■ WORK TO BE COMPLETED:
Print everything in the diary entry below from "Sitting out there, I" down to "on our way...", word for word.

■ READING TEXT:
------
Tuesday, January 11, 2011

DAY 11: 8:03PM

What a day.

You know, sometimes the world and how it works utterly confuses me. It's weird because there are those days when you wake up and you just get that gut feeling at your core that there is trouble on the horizon. Or perhaps it's the worry which causes the negative outcomes? Who knows.

I woke up at around 11am today, and decided that I was going to donate blood to some bio-research company with the boyfriend and my friend Sarah. I was looking forward to 20 dollars. That's pack of cigs, and some gas that I really could use. Although it was for research, I was willing to overcome it and do it because sometimes in life you have to do things you don't really want to do.
The office was... odd. Everything else was clean in the facility except the waiting room. No big deal. When they called me back a nurse began talking a mile a minute about questions. She pricked my finger to test my hemoglobin level. It was 2 points below normal. Fuck. I was not eligible. Sarah and Rob were, so I waited out in the waiting room.

Sitting out there, I started getting so many negative emotions. Like "Why is it always me?" Perhaps I was just thinking that way because of coincidence. But I had no idea that the notion had any merit once we left the facility and headed out on our way...
------
■ MATERIAL SHOWN:

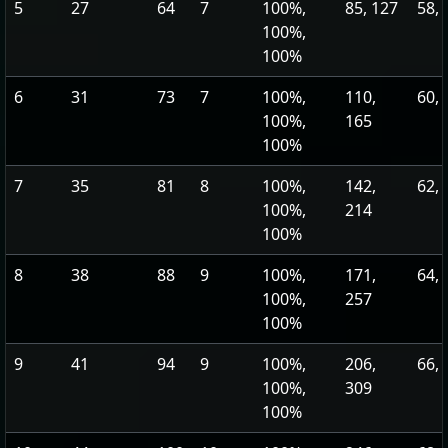
5
27
64
7
100%,
85, 127
58, 
100%,
100%
6
31
73
7
100%,
110,
60, 
100%,
165
100%
7
35
81
8
100%,
142,
62, 
100%,
214
100%
8
38
88
9
100%,
171,
64, 
100%,
257
100%
9
41
94
9
100%,
206,
66, 
100%,
309
100%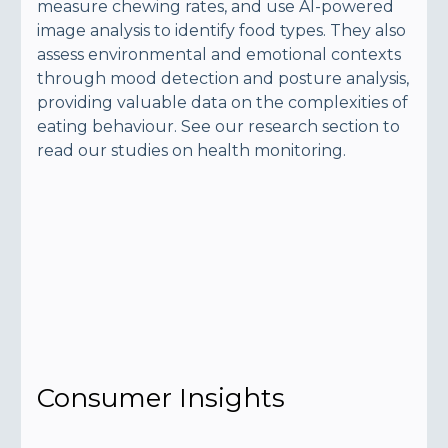
measure chewing rates, and use AI-powered
image analysis to identify food types. They also
assess environmental and emotional contexts
through mood detection and posture analysis,
providing valuable data on the complexities of
eating behaviour. See our research section to
read our studies on health monitoring.
Consumer Insights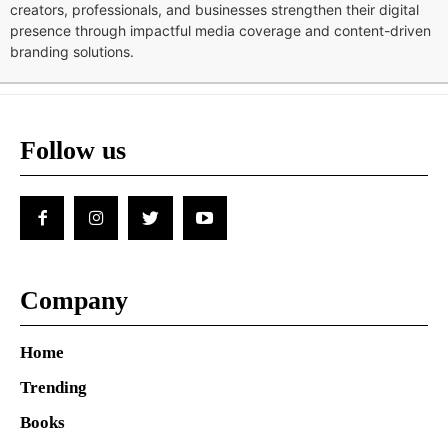
creators, professionals, and businesses strengthen their digital
presence through impactful media coverage and content-driven
branding solutions.
Follow us
Company
Home
Trending
Books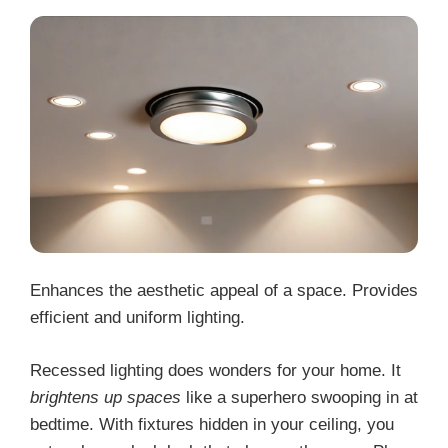
Enhances the aesthetic appeal of a space. Provides
efficient and uniform lighting.
Recessed lighting does wonders for your home. It
brightens up spaces
like a superhero swooping in at
bedtime. With fixtures hidden in your ceiling, you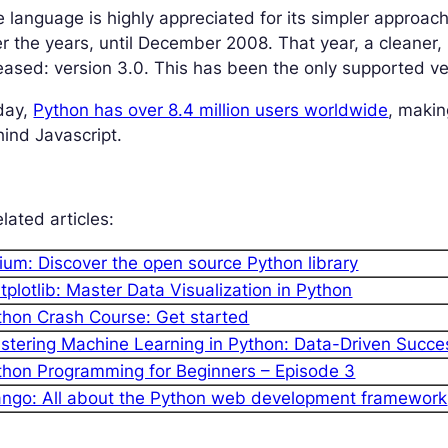
 language is highly appreciated for its simpler approac
r the years, until December 2008. That year, a cleaner
eased: version 3.0. This has been the only supported v
day,
Python has over 8.4 million users worldwide
, makin
ind Javascript.
lated articles:
lium: Discover the open source Python library
tplotlib: Master Data Visualization in Python
thon Crash Course: Get started
stering Machine Learning in Python: Data-Driven Succe
thon Programming for Beginners – Episode 3
ango: All about the Python web development framework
------
■ EXPECTED OUTPUT:
Sitting out there, I started getting so many negative emotions. Like "Why is it always me?" Perhaps I was just thinking that way because of coincidence. But I had no idea that the notion had any merit once we left the facility and headed out on our way...